GE.Net - A CBDA recentemente cortou ajuda de custo com nadadores que treinam fora. Como você vê isso? Treinar fora faz mesmo tanta diferença?
Poliana -
Todo mundo pensa em treinar nos EUA, porque lá a natação é muito forte. Mas nada que também não tenha aqui no Brasil. Existem profissionais excelentes aqui, cada um que tem que se adaptar ao ritmo. O Kaio Márcio é um bom exemplo, por treinar na Paraíba. Mas teve o Gustavo Borges, que foi para os EUA e deu ótimos resultados. Muita gente que vai para os EUA e piora os treinos, às vezes engorda, por causa da comida, ou relaxa, pensa em farra. Acho que foi o que pesou para o corte. Mas não sei, teria que ver caso a caso. Teria que ter um critério para resolver esse problema.

GE.Net - Pelo que você viu do Troféu Brasil, o que o Brasil pode esperar da natação?
Poliana -
Pode esperar bastante. Essa turma que está vindo está bem. Foram sete recordes sul-americanos. Temos ainda duas seletivas, então tem pessoal que pode render mais. Teve tempos absurdos, por exemplo do (César) Cielo, que bateu o recorde do Gustavo Borges e poderia até ter ganhado o Pan-pacífico com este tempo.
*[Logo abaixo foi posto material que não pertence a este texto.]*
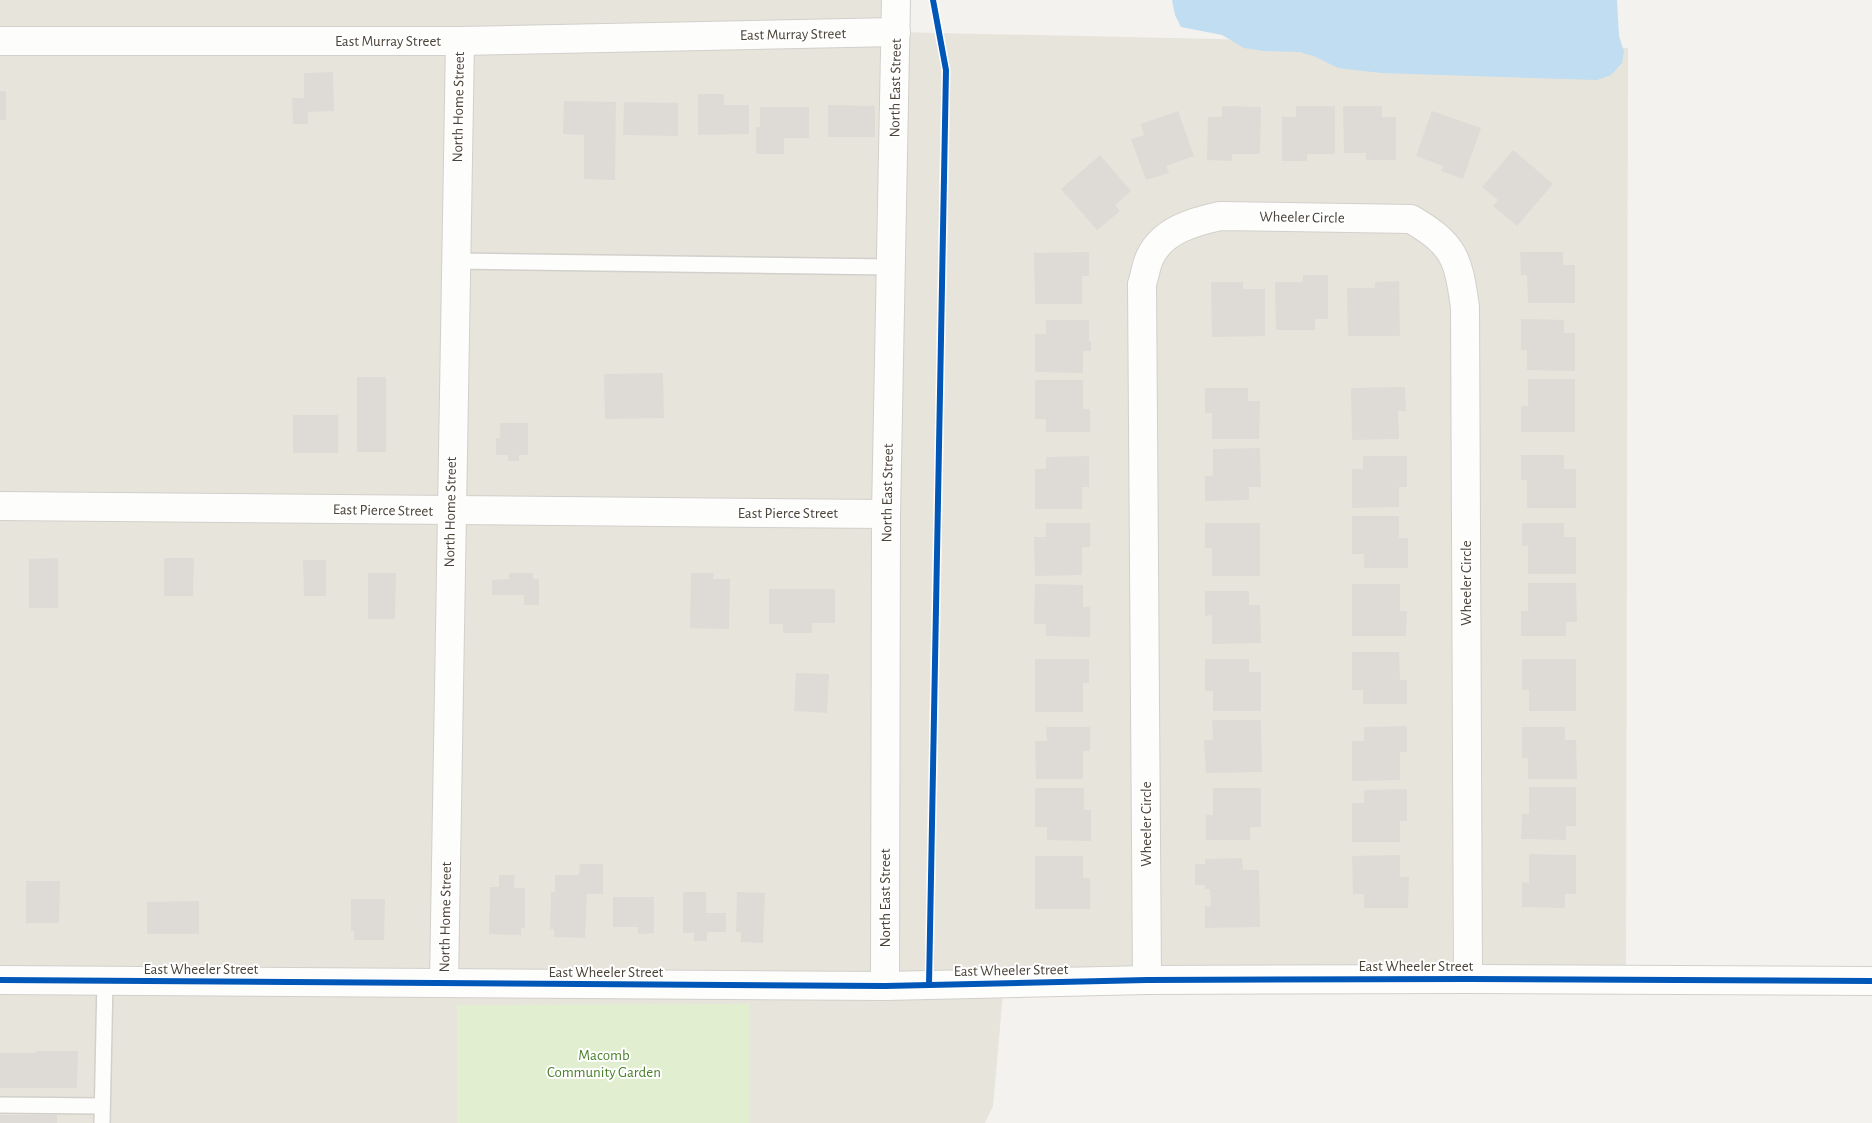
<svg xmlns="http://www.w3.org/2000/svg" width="1872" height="1123" viewBox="0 0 1872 1123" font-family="'Alegreya Sans',sans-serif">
	<rect width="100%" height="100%" fill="#f4f2ee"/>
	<polygon fill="#e7e4dc" points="0,0 896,0 896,32 1628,48 1626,980 1004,983 993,1106 985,1123 0,1123"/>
	<polygon fill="#e1eecf" points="750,1004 750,1123 457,1123 457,1005"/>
	<polygon fill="#c0ddf1" points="1172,0 1617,0 1619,36 1624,52 1622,63 1611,75 1597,80 1381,73 1338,68 1316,57 1300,52 1264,51 1244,48 1222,35 1181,27 1175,15"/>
	<g fill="#dedbd6">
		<polygon points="333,72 334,111 308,112 308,124 293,124 292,98 304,98 304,73"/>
		<rect x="0" y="91" width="6" height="29"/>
		<polygon points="698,94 724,94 724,105 749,105 749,134 698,135"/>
		<polygon points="564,101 616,102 615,180 584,179 584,135 563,134"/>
		<polygon points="624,102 678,103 678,136 623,135"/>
		<polygon points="828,105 875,106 875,137 828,137"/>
		<polygon points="1222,106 1261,107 1260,154 1232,154 1232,161 1207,160 1208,117 1222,117"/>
		<polygon points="1296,106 1335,106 1335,154 1307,154 1307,161 1282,161 1282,117 1296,117"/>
		<polygon points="1343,106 1382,106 1382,117 1396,117 1396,160 1366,160 1366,153 1344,153"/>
		<polygon points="760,107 809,107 809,138 784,138 784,154 756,154 756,127 760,127"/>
		<polygon points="1178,111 1194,156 1166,166 1169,173 1146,180 1131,139 1144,135 1141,124"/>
		<polygon points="1432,111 1481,128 1463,179 1441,171 1443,166 1416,156"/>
		<polygon points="1513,150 1553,184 1517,226 1493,206 1498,200 1482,187"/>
		<polygon points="1100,155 1131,191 1115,205 1120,211 1097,230 1061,189"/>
		<polygon points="1089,252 1089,276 1082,276 1082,304 1035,304 1034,253"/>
		<polygon points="1520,252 1563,252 1563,265 1575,265 1575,303 1528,303 1527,275 1521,275"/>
		<polygon points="1303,275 1328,275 1328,319 1315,319 1315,330 1276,330 1275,282 1303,282"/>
		<polygon points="1399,281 1400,336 1348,336 1347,288 1375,288 1375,282"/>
		<polygon points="1211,282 1243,282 1243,289 1265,289 1265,336 1212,337"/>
		<polygon points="1521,319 1564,320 1564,333 1575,333 1575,371 1527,370 1527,350 1521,350"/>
		<polygon points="1046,320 1089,320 1089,341 1091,341 1091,351 1083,351 1083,373 1035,372 1035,334 1046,334"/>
		<polygon points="663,373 664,418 605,419 604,374"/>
		<rect x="357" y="377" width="29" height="75"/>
		<polygon points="1528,379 1575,379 1575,432 1521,432 1521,406 1528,406"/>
		<polygon points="1035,380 1083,380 1083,409 1090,409 1090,432 1046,432 1046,419 1035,419"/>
		<polygon points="1405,387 1406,411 1398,411 1399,439 1352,440 1351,388"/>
		<polygon points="1205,388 1248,388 1248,401 1260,401 1259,439 1212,439 1212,413 1205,413"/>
		<rect x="293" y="415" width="45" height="38"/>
		<polygon points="500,423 528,423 528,455 519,455 519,461 508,461 508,455 496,455 496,438 500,438"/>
		<polygon points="1260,448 1261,487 1249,487 1249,500 1205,501 1205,476 1213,476 1213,449"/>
		<polygon points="1521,455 1564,455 1564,469 1576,469 1576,508 1527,508 1527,480 1521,480"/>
		<polygon points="1089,456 1089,487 1082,487 1082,509 1035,509 1035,469 1046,469 1046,457"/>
		<polygon points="1363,456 1407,456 1407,487 1399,487 1399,507 1352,508 1352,469 1363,469"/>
		<polygon points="1352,516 1399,516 1399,538 1408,538 1408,568 1364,568 1364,554 1352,554"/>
		<polygon points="1046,523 1090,523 1090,547 1082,547 1082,575 1035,576 1034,537 1046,537"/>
		<polygon points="1205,523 1260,523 1260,576 1212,576 1212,548 1205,548"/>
		<polygon points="1522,523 1564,523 1564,537 1576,537 1576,574 1528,574 1528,546 1522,546"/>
		<polygon points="58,558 58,608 29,608 29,559"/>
		<polygon points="164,558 194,558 193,596 164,596"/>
		<polygon points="303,560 326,560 326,596 304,596"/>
		<polygon points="368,573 396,573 395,619 368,619"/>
		<polygon points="509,573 533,573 533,579 539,579 539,605 524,605 524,595 492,595 492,580 509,579"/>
		<polygon points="691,573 714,573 713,579 730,579 729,629 690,628"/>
		<polygon points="1528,583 1576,583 1577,622 1566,622 1566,636 1521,636 1521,611 1528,611"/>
		<polygon points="1035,584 1083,585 1083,607 1090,607 1090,637 1046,636 1046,624 1034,624"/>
		<polygon points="1352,584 1400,584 1400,611 1407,611 1406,636 1352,636"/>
		<polygon points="769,589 835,589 835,623 812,623 812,633 783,633 783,624 769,624"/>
		<polygon points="1205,591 1249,591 1249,605 1260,605 1261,643 1212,644 1212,615 1205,616"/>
		<polygon points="1352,652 1399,652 1400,680 1407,680 1407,704 1363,704 1363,690 1352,690"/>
		<polygon points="1035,659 1089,659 1089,683 1083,683 1083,712 1035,712"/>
		<polygon points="1205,659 1249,659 1249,672 1261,672 1261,711 1213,711 1213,691 1205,691"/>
		<polygon points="1522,659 1576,659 1576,711 1529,711 1529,690 1522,690"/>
		<polygon points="796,673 829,674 827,713 794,711"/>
		<polygon points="1212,720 1261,720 1262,772 1206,773 1204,740 1213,740"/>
		<polygon points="1407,726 1407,752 1400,752 1400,780 1352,781 1352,741 1364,741 1364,727"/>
		<polygon points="1046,727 1090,727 1090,751 1083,751 1083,779 1036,779 1035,741 1047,741"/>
		<polygon points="1522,727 1565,727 1565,740 1576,740 1577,779 1528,779 1528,758 1522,758"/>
		<polygon points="1529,787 1576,787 1576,826 1566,826 1566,840 1521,839 1522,814 1529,814"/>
		<polygon points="1035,788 1084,788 1084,810 1091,810 1091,841 1047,840 1047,827 1035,827"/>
		<polygon points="1213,788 1261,788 1261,827 1250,827 1250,840 1206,840 1206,815 1213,815"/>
		<polygon points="1407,789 1407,821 1400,821 1400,842 1352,842 1352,803 1364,803 1364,790"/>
		<polygon points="1529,854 1576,855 1576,894 1565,894 1565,908 1522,907 1522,882 1529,883"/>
		<polygon points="1400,855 1400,877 1409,877 1408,908 1364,908 1364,894 1353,894 1352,856"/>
		<polygon points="1035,856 1083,856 1083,878 1090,878 1090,909 1035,909"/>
		<polygon points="1242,858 1243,870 1259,870 1260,927 1205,928 1205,906 1211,906 1210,889 1205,889 1205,885 1195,885 1195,864 1205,864 1205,859"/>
		<polygon points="580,864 603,864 603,894 587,894 585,938 554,937 554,929 550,929 551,892 555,892 555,875 579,875"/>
		<polygon points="499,875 515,875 514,888 525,888 525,928 521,928 521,935 489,934 490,887 499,887"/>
		<polygon points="26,881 60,881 59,923 26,923"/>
		<polygon points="683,892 706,892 706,913 726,913 726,932 707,932 707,941 694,941 694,933 683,933"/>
		<polygon points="737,892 765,893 763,943 741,942 741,932 736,932"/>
		<polygon points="613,897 654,897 654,933 638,934 638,927 613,927"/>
		<polygon points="351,899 385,899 384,940 354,940 354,931 351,931"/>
		<polygon points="199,901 199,934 147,934 147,902"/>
		<polygon points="36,1051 78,1051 77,1088 0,1088 0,1053 36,1053"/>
		<rect x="0" y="1115" width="57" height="8"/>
	</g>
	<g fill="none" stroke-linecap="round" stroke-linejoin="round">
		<defs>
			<g id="service">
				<polyline points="455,261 891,267"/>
				<polyline points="0,1105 102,1106"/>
				<polyline points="102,1123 105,981"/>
			</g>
			<g id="minor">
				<polyline points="0,41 460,41 896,32"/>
				<polyline points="0,506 886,514"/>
				<polyline points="0,980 885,986 1147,980 1468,979 1872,981"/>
				<path d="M 1147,980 L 1142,284 C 1145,275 1146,265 1150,257 C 1163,230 1193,222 1220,216 L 1411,219 C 1455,245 1458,258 1465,307 L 1468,979"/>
				<polyline points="444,983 460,41"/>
				<polyline points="885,986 886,514 896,0"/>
			</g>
		</defs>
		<use href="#service" stroke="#d2d0cb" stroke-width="18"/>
		<use href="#minor" stroke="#d2d0cb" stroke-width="30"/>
		<use href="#service" stroke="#fdfdfc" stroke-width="15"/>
		<use href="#minor" stroke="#fdfdfc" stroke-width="28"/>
		<defs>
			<g id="cycleway">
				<polyline points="0,980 885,986 1147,980 1468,979 1872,981"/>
				<polyline points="929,985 946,70 933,0"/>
			</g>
		</defs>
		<use href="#cycleway" stroke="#fff" stroke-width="9"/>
		<use href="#cycleway" stroke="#0057b8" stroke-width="6"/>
	</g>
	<g text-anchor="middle" stroke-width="4" stroke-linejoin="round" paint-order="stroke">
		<g font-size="15" fill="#4b4439" stroke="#fff">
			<text transform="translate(793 34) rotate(-1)" y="5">East Murray Street</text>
			<text x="388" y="46">East Murray Street</text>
			<text transform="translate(895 88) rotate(-89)" y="5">North East Street</text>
			<text transform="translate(458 107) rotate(-89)" y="5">North Home Street</text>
			<text transform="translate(1302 217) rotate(1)" y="5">Wheeler Circle</text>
			<text transform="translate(887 493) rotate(-89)" y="5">North East Street</text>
			<text transform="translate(383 510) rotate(1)" y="5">East Pierce Street</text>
			<text transform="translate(450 512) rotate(-89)" y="5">North Home Street</text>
			<text x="788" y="518">East Pierce Street</text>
			<text transform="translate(1466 583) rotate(-90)" y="5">Wheeler Circle</text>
			<text transform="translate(1146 824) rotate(-90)" y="5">Wheeler Circle</text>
			<text transform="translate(885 898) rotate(-90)" y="5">North East Street</text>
			<text transform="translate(445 917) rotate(-89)" y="5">North Home Street</text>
			<text x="1416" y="971">East Wheeler Street</text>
			<text x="201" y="974">East Wheeler Street</text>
			<text transform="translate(1011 970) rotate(-1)" y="5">East Wheeler Street</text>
			<text x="606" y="977">East Wheeler Street</text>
		</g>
		<g font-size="15" fill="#4a7f2a" stroke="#fff">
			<text x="604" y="1060">Macomb<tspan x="604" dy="17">Community Garden</tspan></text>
		</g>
	</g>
</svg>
Nos 200m livre o Rodrigo Castro, acho que o revezamento vai bem forte. Entre as meninas, a Flávia (Delaroli), a Rebeca (Gusmão), sempre dando resultados legais. A Fabíola Molina, com 31 anos de idade, bateu recorde sul-americano. Nos 100m borboleta, a Gabriela Silva, baixando cada vez mais, a Joanna Maranhão voltando.

GE.Net - E a Poliana?
Poliana -
A Poliana está brigando (risos). Nos 800m não pude nadar infelizmente, porque estava numa fase ótima para nadar em piscina. Ainda mais com os resultados da maratona, me deu mais vontade. Mas vou participar do Open no final do ano. Quero tentar defender o Brasil no Pan-americano.